INFORMATION:
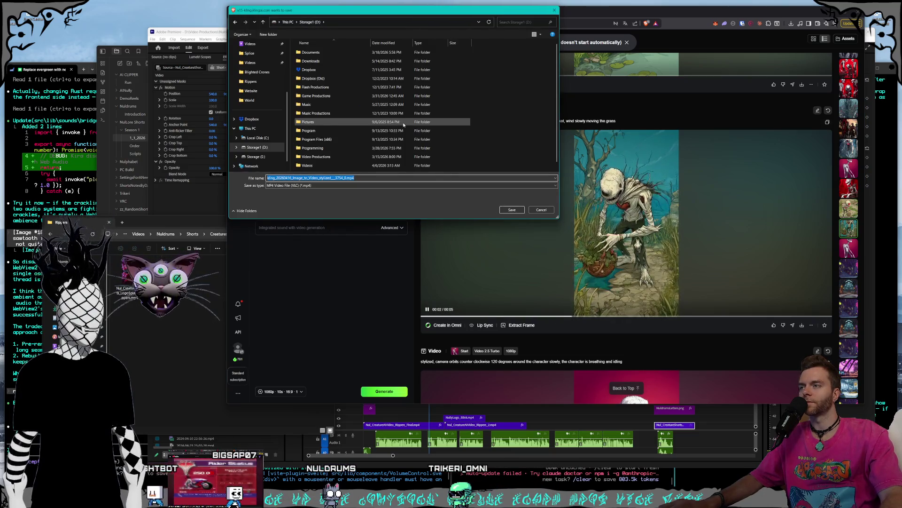
# Browse the save destination to Storage1 (D:) › Videos › Nuldrums and select the World subfolder
pyautogui.scroll(-1, 376, 134)
pyautogui.doubleClick(323, 160)
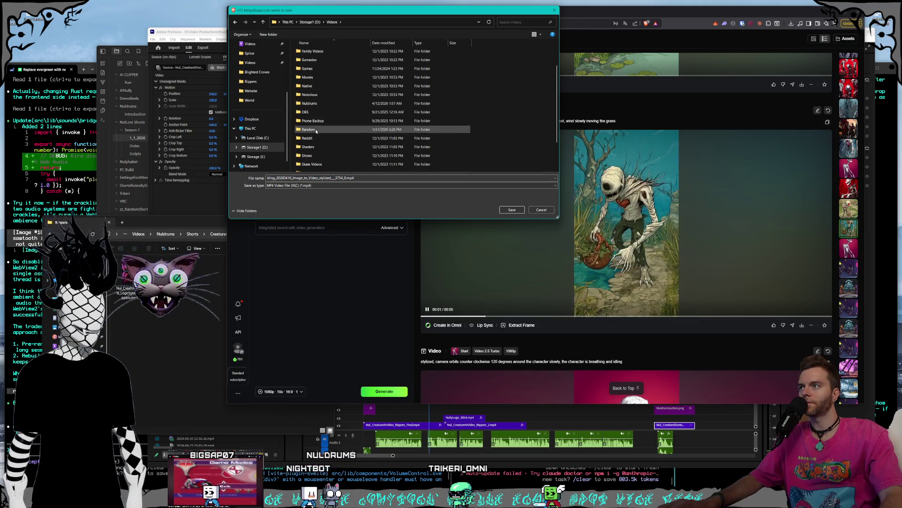
pyautogui.doubleClick(310, 64)
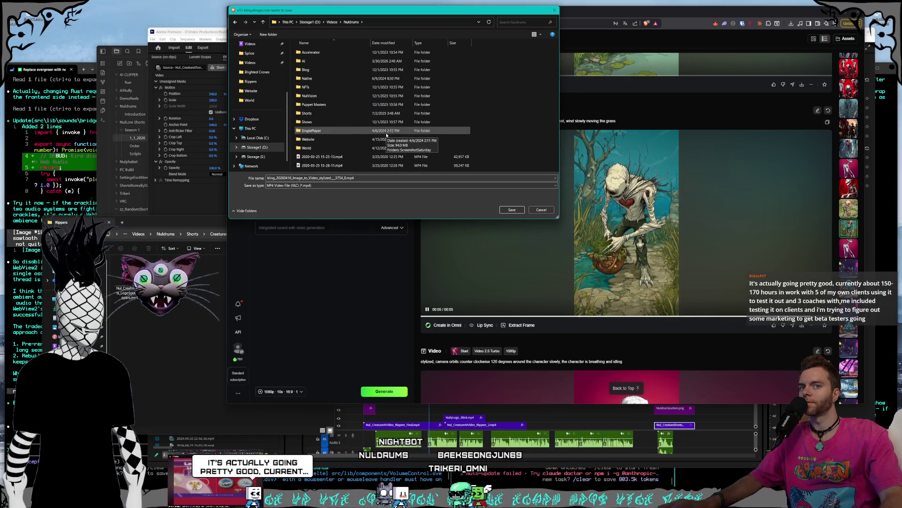
pyautogui.click(334, 150)
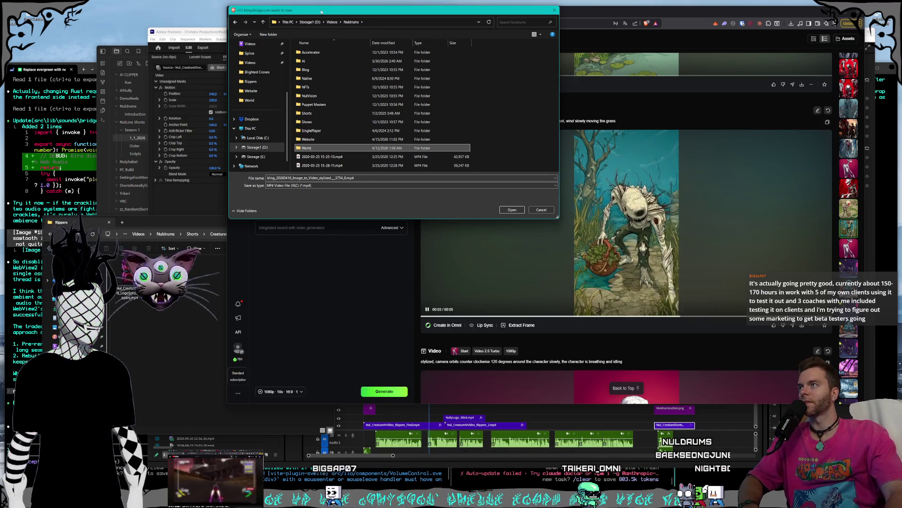
pyautogui.moveTo(322, 10)
pyautogui.mouseDown()
pyautogui.moveTo(293, 32)
pyautogui.moveTo(284, 22)
pyautogui.moveTo(211, 18)
pyautogui.mouseUp()
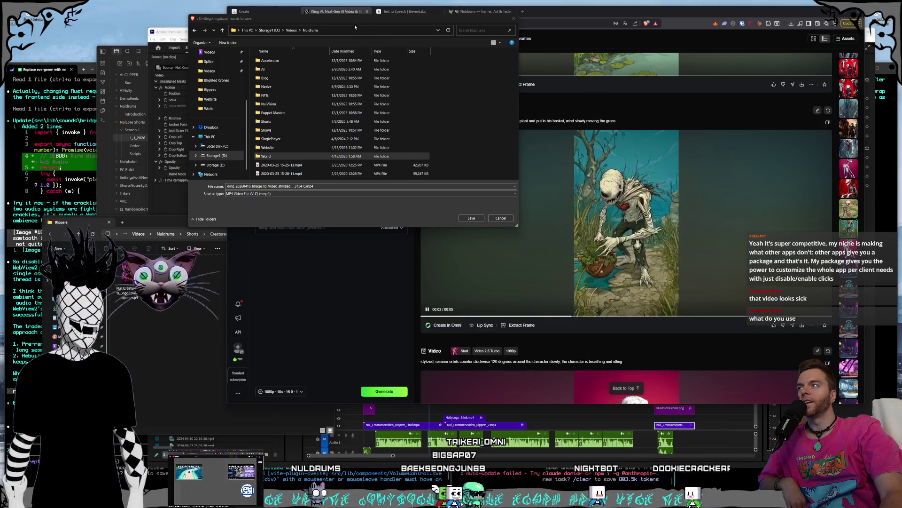
pyautogui.moveTo(354, 26); pyautogui.dragTo(354, 28)
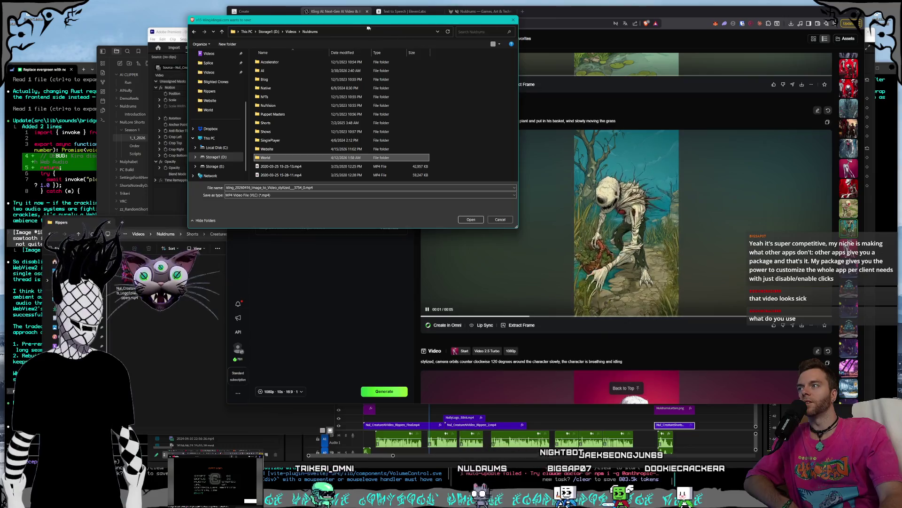
pyautogui.moveTo(360, 23)
pyautogui.mouseDown()
pyautogui.moveTo(323, 81)
pyautogui.moveTo(289, 265)
pyautogui.moveTo(329, 193)
pyautogui.mouseUp()
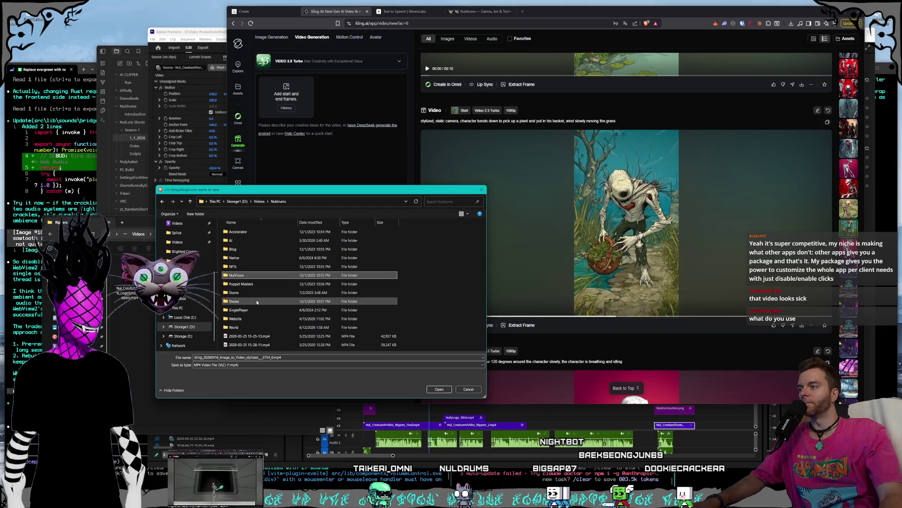
# Save the clip as an MP4 into Videos › Nuldrums › Shorts › Creatures › Rippers
pyautogui.doubleClick(259, 293)
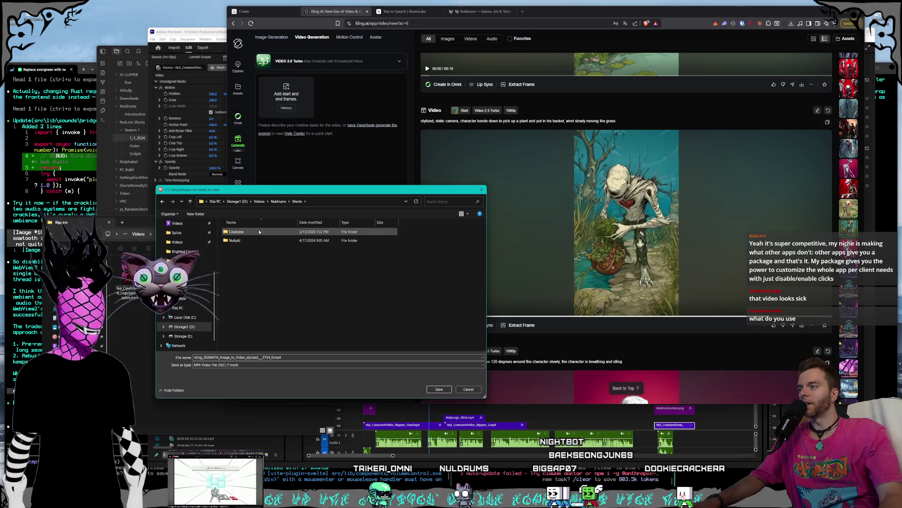
pyautogui.doubleClick(237, 232)
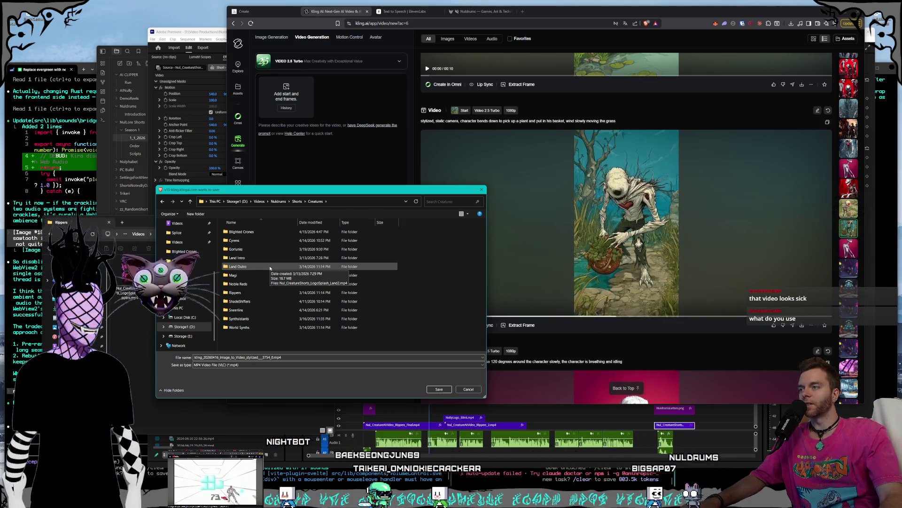
pyautogui.click(259, 302)
pyautogui.click(257, 309)
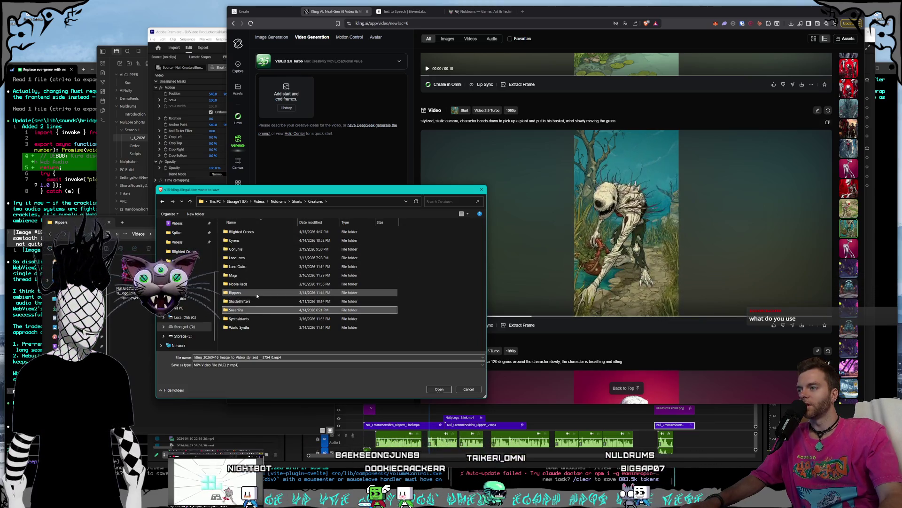
pyautogui.doubleClick(257, 293)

YOUR INSTRUCTIONS:
The answer must consist of every line from the listing above that includes the word "moveTo".

TASK OUTPUT:
pyautogui.moveTo(322, 10)
pyautogui.moveTo(293, 32)
pyautogui.moveTo(284, 22)
pyautogui.moveTo(211, 18)
pyautogui.moveTo(354, 26); pyautogui.dragTo(354, 28)
pyautogui.moveTo(360, 23)
pyautogui.moveTo(323, 81)
pyautogui.moveTo(289, 265)
pyautogui.moveTo(329, 193)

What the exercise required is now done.